L’oltranzista genderqueer Michela Murgia si era “immadronita” inizialmente dello schwa nel 2021, in un articolo per “L’Espresso” (Perché non basta essere Giorgia Meloni, 7 giugno) e in un romanzo scritto con Chiara Tagliaferri (Morgana. L’uomo ricco sono io) e pubblicato – tre mesi dopo – da Mondadori.
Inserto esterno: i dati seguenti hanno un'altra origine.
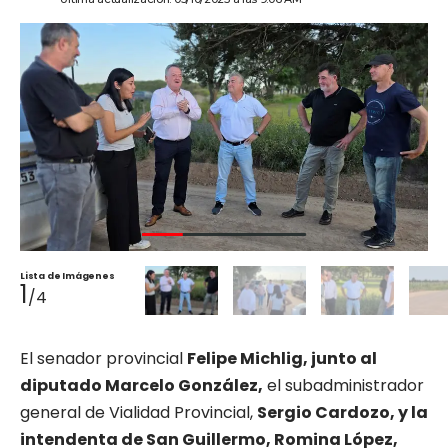
Lista de Imágenes
1
/4
El senador provincial
Felipe Michlig, junto al
diputado Marcelo González,
el subadministrador
general de Vialidad Provincial,
Sergio Cardozo, y la
intendenta de San Guillermo, Romina López,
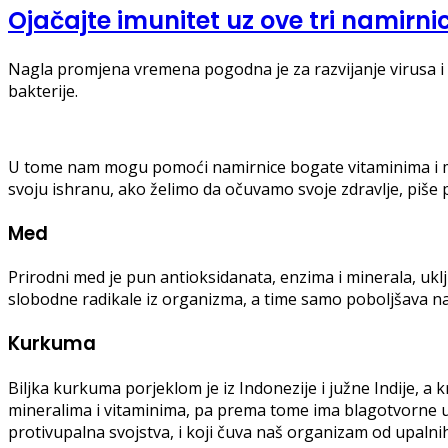
Ojačajte imunitet uz ove tri namirni
Nagla promjena vremena pogodna je za razvijanje virusa i p
bakterije.
U tome nam mogu pomoći namirnice bogate vitaminima i min
svoju ishranu, ako želimo da očuvamo svoje zdravlje, piše 
Med
Prirodni med je pun antioksidanata, enzima i minerala, uklju
slobodne radikale iz organizma, a time samo poboljšava na
Kurkuma
Biljka kurkuma porjeklom je iz Indonezije i južne Indije, a kr
mineralima i vitaminima, pa prema tome ima blagotvorne uč
protivupalna svojstva, i koji čuva naš organizam od upalni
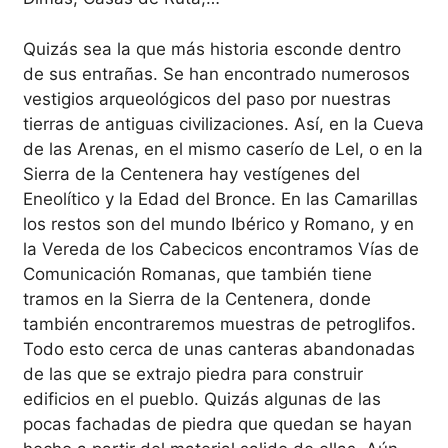
Quizás sea la que más historia esconde dentro
de sus entrañas. Se han encontrado numerosos
vestigios arqueológicos del paso por nuestras
tierras de antiguas civilizaciones. Así, en la Cueva
de las Arenas, en el mismo caserío de Lel, o en la
Sierra de la Centenera hay vestígenes del
Eneolítico y la Edad del Bronce. En las Camarillas
los restos son del mundo Ibérico y Romano, y en
la Vereda de los Cabecicos encontramos Vías de
Comunicación Romanas, que también tiene
tramos en la Sierra de la Centenera, donde
también encontraremos muestras de petroglifos.
Todo esto cerca de unas canteras abandonadas
de las que se extrajo piedra para construir
edificios en el pueblo. Quizás algunas de las
pocas fachadas de piedra que quedan se hayan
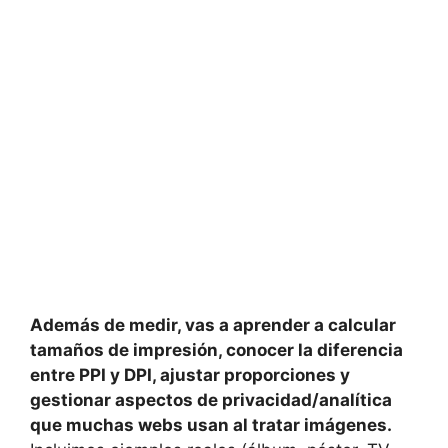
Además de medir, vas a aprender a calcular
tamaños de impresión, conocer la diferencia
entre PPI y DPI, ajustar proporciones y
gestionar aspectos de privacidad/analítica
que muchas webs usan al tratar imágenes.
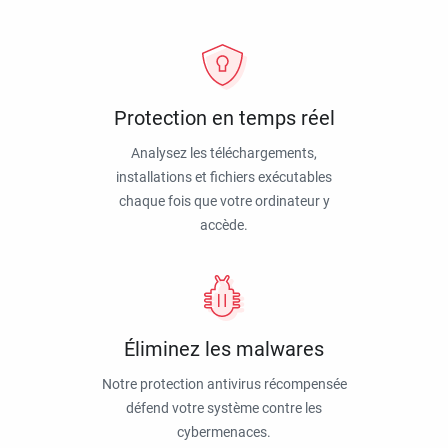
Protection en temps réel
Analysez les téléchargements,
installations et fichiers exécutables
chaque fois que votre ordinateur y
accède.
Éliminez les malwares
Notre protection antivirus récompensée
défend votre système contre les
cybermenaces.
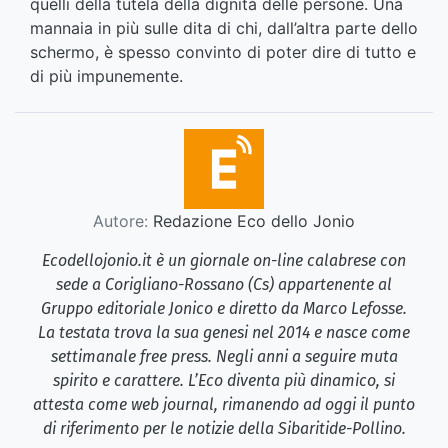
quelli della tutela della dignità delle persone. Una
mannaia in più sulle dita di chi, dall’altra parte dello
schermo, è spesso convinto di poter dire di tutto e
di più impunemente.
Autore:
Redazione Eco dello Jonio
Ecodellojonio.it è un giornale on-line calabrese con
sede a Corigliano-Rossano (Cs) appartenente al
Gruppo editoriale Jonico e diretto da Marco Lefosse.
La testata trova la sua genesi nel 2014 e nasce come
settimanale free press. Negli anni a seguire muta
spirito e carattere. L’Eco diventa più dinamico, si
attesta come web journal, rimanendo ad oggi il punto
di riferimento per le notizie della Sibaritide-Pollino.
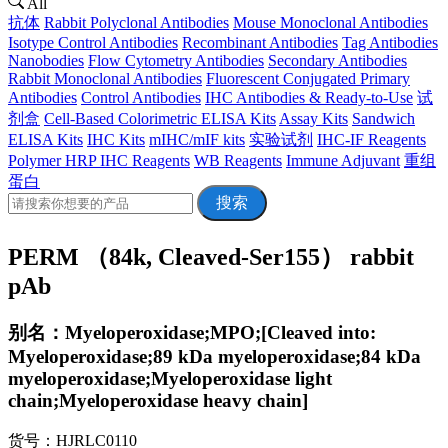
All
抗体
Rabbit Polyclonal Antibodies
Mouse Monoclonal Antibodies
Isotype Control Antibodies
Recombinant Antibodies
Tag Antibodies
Nanobodies
Flow Cytometry Antibodies
Secondary Antibodies
Rabbit Monoclonal Antibodies
Fluorescent Conjugated Primary
Antibodies
Control Antibodies
IHC Antibodies & Ready-to-Use
试
剂盒
Cell-Based Colorimetric ELISA Kits
Assay Kits
Sandwich
ELISA Kits
IHC Kits
mIHC/mIF kits
实验试剂
IHC-IF Reagents
Polymer HRP IHC Reagents
WB Reagents
Immune Adjuvant
重组
蛋白
搜索
PERM （84k, Cleaved-Ser155） rabbit
pAb
别名：Myeloperoxidase;MPO;[Cleaved into:
Myeloperoxidase;89 kDa myeloperoxidase;84 kDa
myeloperoxidase;Myeloperoxidase light
chain;Myeloperoxidase heavy chain]
货号：HJRLC0110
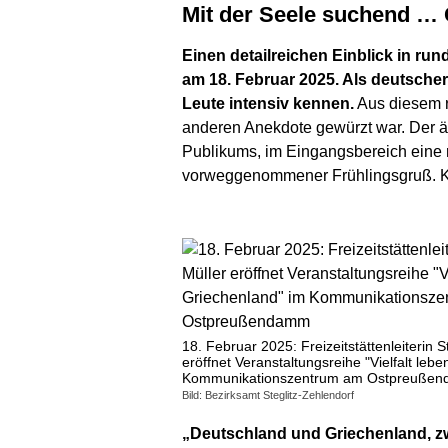
Mit der Seele suchend …
Einen detailreichen Einblick in ru
am 18. Februar 2025. Als deutscher
Leute intensiv kennen.
Aus diesem r
anderen Anekdote gewürzt war. Der 
Publikums, im Eingangsbereich eine 
vorweggenommener Frühlingsgruß. Kur
18. Februar 2025: Freizeitstättenleiterin S
eröffnet Veranstaltungsreihe "Vielfalt leb
Kommunikationszentrum am Ostpreuße
Bild: Bezirksamt Steglitz-Zehlendorf
„Deutschland und Griechenland, zw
A suo tempo queer, insegna della rivendicazione politicamente scorretta della propria diversità di genere, è stata la risposta “politica” agay del movimento omosessuale americano che ha abbracciato la decostruzionista queer theory (alla lettera: “teoria frocia”). La locuzione spregiativa, menzionata per la prima volta da un’accademica italiana, Teresa de Lauretis, nell’occasione di una conferenza tenuta in California (1990), all’Università di Santa Cruz, fa riaffiorare alla mente una vicenda italiana di qualche anno addietro: il 7 febbraio 2019, sui muri e sulle scale esterne di un istituto superiore brindisino, comparvero scritte omofobe indirizzate a uno studente minorenne e i suoi compagni, per tutta risposta, riempirono la facciata della scuola di striscioni con l’hashtag #siamotuttifroci. 

 

Alla base di tutto questo c’è il reverse discourse. Responsabile dell’evoluzione semantica del tedesco Schwul (sempre ‘frocio’), ormai svuotato di ogni valore insultante e divenuto anzi di uso corrente, è stato incamerato anche dagli afroamericani tornati a riappropriarsi di nigger (‘negro’) sulla scia delle attiviste del movimento Women’s Liberation che, negli anni Settanta, si erano definite bitches (‘cagne, puttane’).